Throughout California, the lack of safe and affordable water is an every day reality in many disadvantaged communities. Given that water quality problems are often concentrated in small, rural locations that lack the resources needed to solve their drinking water problems, California policy makers have acknowledged the need to address challenges on a regional basis. Here, the idea of Integrated Regional Water Management (IRWM) holds much promise. But, until recently, IRWM venues have been inaccessible to disadvantaged communities. To remedy these problems, the California Department of Water Resources funded seven pilot projects to develop models for improving participation and addressing the water needs of these communities. This study assessed how well these IRWM planning efforts address the needs of disadvantaged communities in California.

Investigators:

Jonathan London
Assistant Professor, Department of Human Ecology
UC Davis

Carolina Balazs
UC Presidential Postdoctoral Research Fellow, UC Davis

Research collaborators* and advisory team:

  • Mark Lubell*, Professor, UC Davis Environmental Science and Policy
  • Karl Longley, Regional Water Quality Control Board Member (Central Valley) and Professor Emeritus, CSU Fresno
  • Maria Herrera and Laurel Firestone, Community Water Center
  • Colin Bailey, Environmental Justice Coalition for Water
  • Holly Alpert, Inyo-Mono IRWM Region
  • Tim Carson, Santa Cruz IRWM Region
  • Patti Reyes, Coachella Valley IRWM Region
  • Mike Antos, Greater Los Angeles County IRWM Region
  • Melissa Sparks, Department of Water Resources

Project description:

An array of drinking water-related problems exists in the U.S, despite a history of investment in sophisticated water infrastructure and the existence of federal laws such as the Clean Water and Safe Drinking Water acts that regulate source contamination and protect public health. In fact, throughout California, the provision of unsafe, unreliable and unaffordable water is an every day reality in many disadvantaged communities. These problems create both health and economic burdens for some of the state’s most vulnerable populations, including Latino farm-working communities, and the rural poor. Given that many water quality problems are concentrated in small, rural systems that lack adequate resources to solve their drinking water problems, California policy makers have increasingly acknowledged the need to address drinking water challenges on a regional basis, rather than develop community-by-community fixes. Here, the field of Integrated Regional Water Management (IRWM) holds much promise as its premise is to address water management holistically and regionally, involving a diverse set of water stakeholders. But, until recently, IRWM venues have been inaccessible to disadvantaged communities, given the highly technical environments, and their general political disenfranchisement in IRWM.

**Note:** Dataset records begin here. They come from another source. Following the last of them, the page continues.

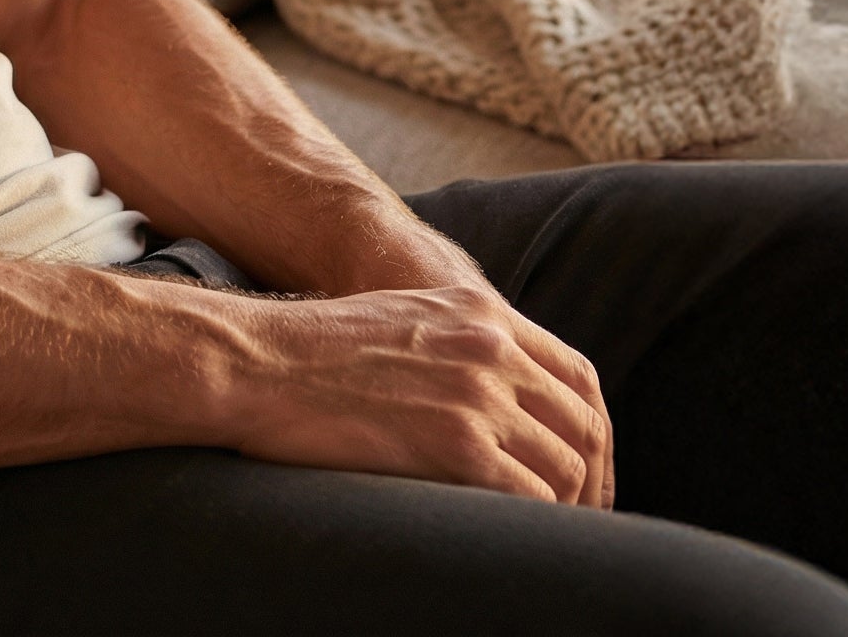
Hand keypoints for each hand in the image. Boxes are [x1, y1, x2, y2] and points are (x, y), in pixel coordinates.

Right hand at [212, 282, 614, 507]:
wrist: (254, 361)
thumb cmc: (307, 350)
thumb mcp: (401, 321)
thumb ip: (454, 344)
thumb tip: (485, 398)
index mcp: (480, 312)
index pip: (578, 377)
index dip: (592, 431)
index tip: (586, 469)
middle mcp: (491, 349)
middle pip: (583, 425)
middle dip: (592, 480)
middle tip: (581, 518)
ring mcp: (477, 395)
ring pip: (564, 466)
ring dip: (566, 509)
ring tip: (548, 536)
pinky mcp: (454, 443)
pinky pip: (528, 496)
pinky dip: (534, 523)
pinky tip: (515, 536)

Addressing water issues in disadvantaged communities requires understanding their water needs and the technical, economic, and political barriers to addressing these needs. From an environmental justice perspective, disadvantaged communities must be active and informed stakeholders in IRWM. Acknowledging this, the California Department of Water Resources (DWR) has increasingly mandated that IRWM efforts assess how to increase disadvantaged communities participation in regional water planning. Even after multiple efforts on this front, however, participation of disadvantaged communities in regional IRWM plans has generally remained minimal and disadvantaged communities continue to face challenges in accessing funding for regional solutions.

To remedy these problems, in 2011 DWR funded seven pilot projects to develop models for improving participation and addressing the water needs of disadvantaged communities and environmental justice communities (low-income and/or communities of color). Our project assessed how well these IRWM planning efforts address the needs of disadvantaged communities in California through an assessment of DWR’s seven pilot projects. We operationalized environmental justice as an analysis of the structural factors that result in the disproportionate distribution of environmental hazards on the most vulnerable communities, as well as the systematic exclusion of these populations from shaping policies, plans, and actions to prevent or mitigate these hazards.

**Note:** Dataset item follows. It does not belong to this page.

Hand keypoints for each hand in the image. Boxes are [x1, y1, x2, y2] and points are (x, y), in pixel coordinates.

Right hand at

We examined this topic through the practical application of a social learning framework, which provides an explicit mechanism for linking core concepts of procedural justice (representation and involvement in environmental decision-making) with core IRWM concepts of social learning. In particular, by focusing on the role of social learning—that learning which occurs within and across diverse stakeholder groups—we explored the extent to which traditionally marginalized groups are, or are not incorporated into present-day water governance regimes.